In retrospect, I think it was pretty easy to adapt to University life: much easier, at least, than I initially thought. A lot of things helped make the adaptation process much easier. The most helpful was International Orientation. Even though it was just for a week, it was great fun and a time when you made your closest friends. It was also a time to venture, explore and learn how to find your way around the city. I also lived in a University Hall of Residence. That was a good experience, especially since it was my first year. Because you are in a friendly atmosphere amongst people in very much the same situation as yourself, fresh and new to the place, you tend to get along and understand each other better. You can also pop into your friend’s room down the corridor for a chat or to hang out together whenever you feel like, plus the fact you don’t have to worry about the cooking or cleaning in a hall.
University life in KL and in Sheffield are quite different, though in a positive way. I think University life here is much more fun. For a start, I think you get more of a University level feel from the lectures. It is more formal, a more independent learning process. In addition, with the much larger number of students in each module, it gives you a chance to get to know students from so many different countries, which opens up a good opportunity for discussions and sharing opinions on certain issues. This is especially helpful when it comes to preparing for seminars and tutorials. Each student also has their own personal tutor, whom you can go to for a chat. It is especially helpful when you are undecided, as I was, about important academic issues.
We also have a Students’ Union here. There’s loads of stuff in there. You have the union shop where you can get all your student essentials, there is a photo studio to get all your pictures developed and buy University memorabilia, cafes, bars, prayer rooms, travel agency, ATMs and even a cinema. There is also a countless and diverse range of societies to join, from the Medieval society to the Whistling society. These give you a chance to learn new things and new talents perhaps, and participate in interesting activities, like Ceilidh or Samba dancing. Many events are also held by the societies, showcasing amongst other things, the diversity in the University’s international student population. There’s the International Food Evening, where you get to sample food from different countries prepared by the students themselves, and there is also an International Cultural Evening with performances and entertainment presented by the various societies.
I think the best part about University life here is that you get to know and meet people from so many different places, from Latin and North America to Eastern Europe, the Caribbean, Africa, the Middle East, Europe and Asia.
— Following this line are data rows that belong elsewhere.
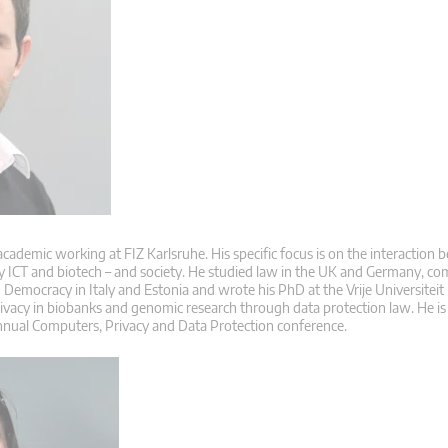
 academic working at FIZ Karlsruhe. His specific focus is on the interaction
ly ICT and biotech – and society. He studied law in the UK and Germany, co
Democracy in Italy and Estonia and wrote his PhD at the Vrije Universiteit
rivacy in biobanks and genomic research through data protection law. He is
nnual Computers, Privacy and Data Protection conference.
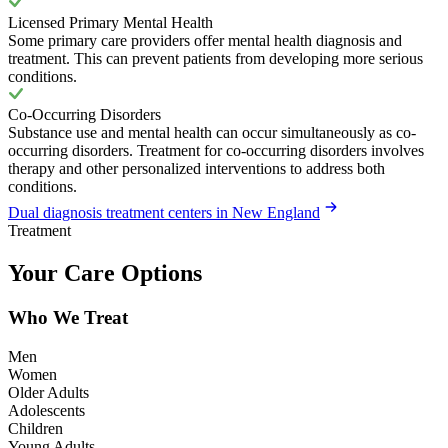
Licensed Primary Mental Health
Some primary care providers offer mental health diagnosis and
treatment. This can prevent patients from developing more serious
conditions.
Co-Occurring Disorders
Substance use and mental health can occur simultaneously as co-
occurring disorders. Treatment for co-occurring disorders involves
therapy and other personalized interventions to address both
conditions.
Dual diagnosis treatment centers in New England
Treatment
Your Care Options
Who We Treat
Men
Women
Older Adults
Adolescents
Children
Young Adults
It is a very enriching experience indeed. So, one does get a chance to learn bits of a foreign language, though I just can’t get the hang of French!
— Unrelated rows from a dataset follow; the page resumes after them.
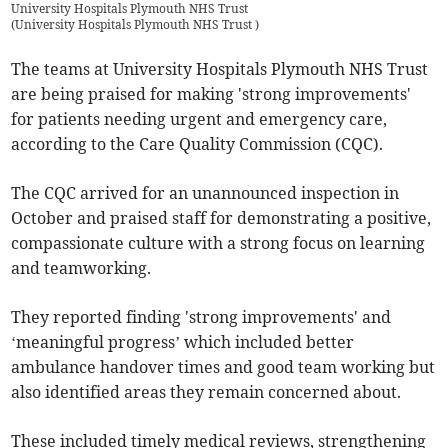
University Hospitals Plymouth NHS Trust
(
University Hospitals Plymouth NHS Trust
)
The teams at University Hospitals Plymouth NHS Trust
are being praised for making 'strong improvements'
for patients needing urgent and emergency care,
according to the Care Quality Commission (CQC).
The CQC arrived for an unannounced inspection in
October and praised staff for demonstrating a positive,
compassionate culture with a strong focus on learning
and teamworking.
They reported finding 'strong improvements' and
‘meaningful progress’ which included better
ambulance handover times and good team working but
also identified areas they remain concerned about.
These included timely medical reviews, strengthening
Another thing I do more of here than in KL is walking. Although the transport system is good, the buses and trams run frequently, and the bus stops are pretty near by, I much prefer walking. This is partly because everything is quite close, and also because I like walking in the nice mild weather – unlike the tropical heat we get back home. It’s nice, I think, walking to class on a pleasant day. The snow isn’t bad either. I absolutely love walking in the snow hearing it crunch under my boots. It’s a marvelous experience I savour, for I won’t get to do that when I go back, which is pretty soon.
Travelling is also really easy and great fun. Europe is so nearby and accessible. You can just get away for the weekend and have an ‘escapade’ in Rome or Paris when you feel like. Now how brilliant is that? Within the UK itself there is so much to see and experience. All the different counties can be so interesting themselves. In Spring or Winter, Autumn or Summer, it’s great fun travelling. Scotland and Ireland are just pure brilliance itself. We spent almost a whole week up in the Highlands of Scotland and we still felt that wasn’t enough.
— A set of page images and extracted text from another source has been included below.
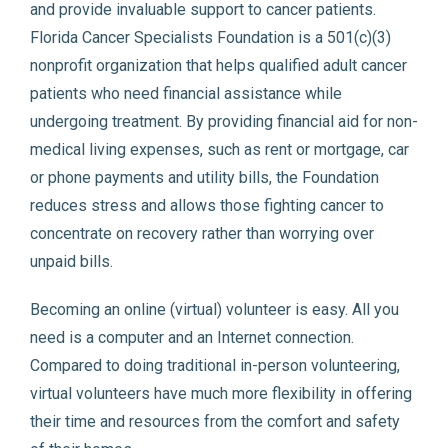
and provide invaluable support to cancer patients.
Florida Cancer Specialists Foundation is a 501(c)(3)
nonprofit organization that helps qualified adult cancer
patients who need financial assistance while
undergoing treatment. By providing financial aid for non-
medical living expenses, such as rent or mortgage, car
or phone payments and utility bills, the Foundation
reduces stress and allows those fighting cancer to
concentrate on recovery rather than worrying over
unpaid bills.
Becoming an online (virtual) volunteer is easy. All you
need is a computer and an Internet connection.
Compared to doing traditional in-person volunteering,
virtual volunteers have much more flexibility in offering
their time and resources from the comfort and safety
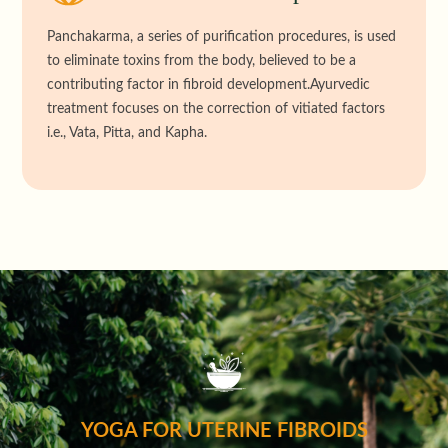
Panchakarma, a series of purification procedures, is used
to eliminate toxins from the body, believed to be a
contributing factor in fibroid development.Ayurvedic
treatment focuses on the correction of vitiated factors
i.e., Vata, Pitta, and Kapha.
YOGA FOR UTERINE FIBROIDS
In all, I consider the time spent here to be a valuable experience. It is not every day that you get to walk to class amidst the gently falling snow. Some people may focus on the differences in food, weather, culture and so on. I tend to see it as experiencing and exploring new tastes. Try the different kinds of food whilst here instead of the regular kind of food we get back home. Enjoy the cool breeze and snow while you can instead of the regular tropical weather. Even in Malaysia, we live in a multicultural atmosphere, so it is a similar situation here, surrounded by different cultural experiences. It does not mean you have to practise it and it does not mean you have to ignore it. It is about choosing. You decide what is the best for you yourself. At the end of the day, it is all part of decision making, all part of what University life is about: leading and ushering us into becoming mature responsible thinking individuals.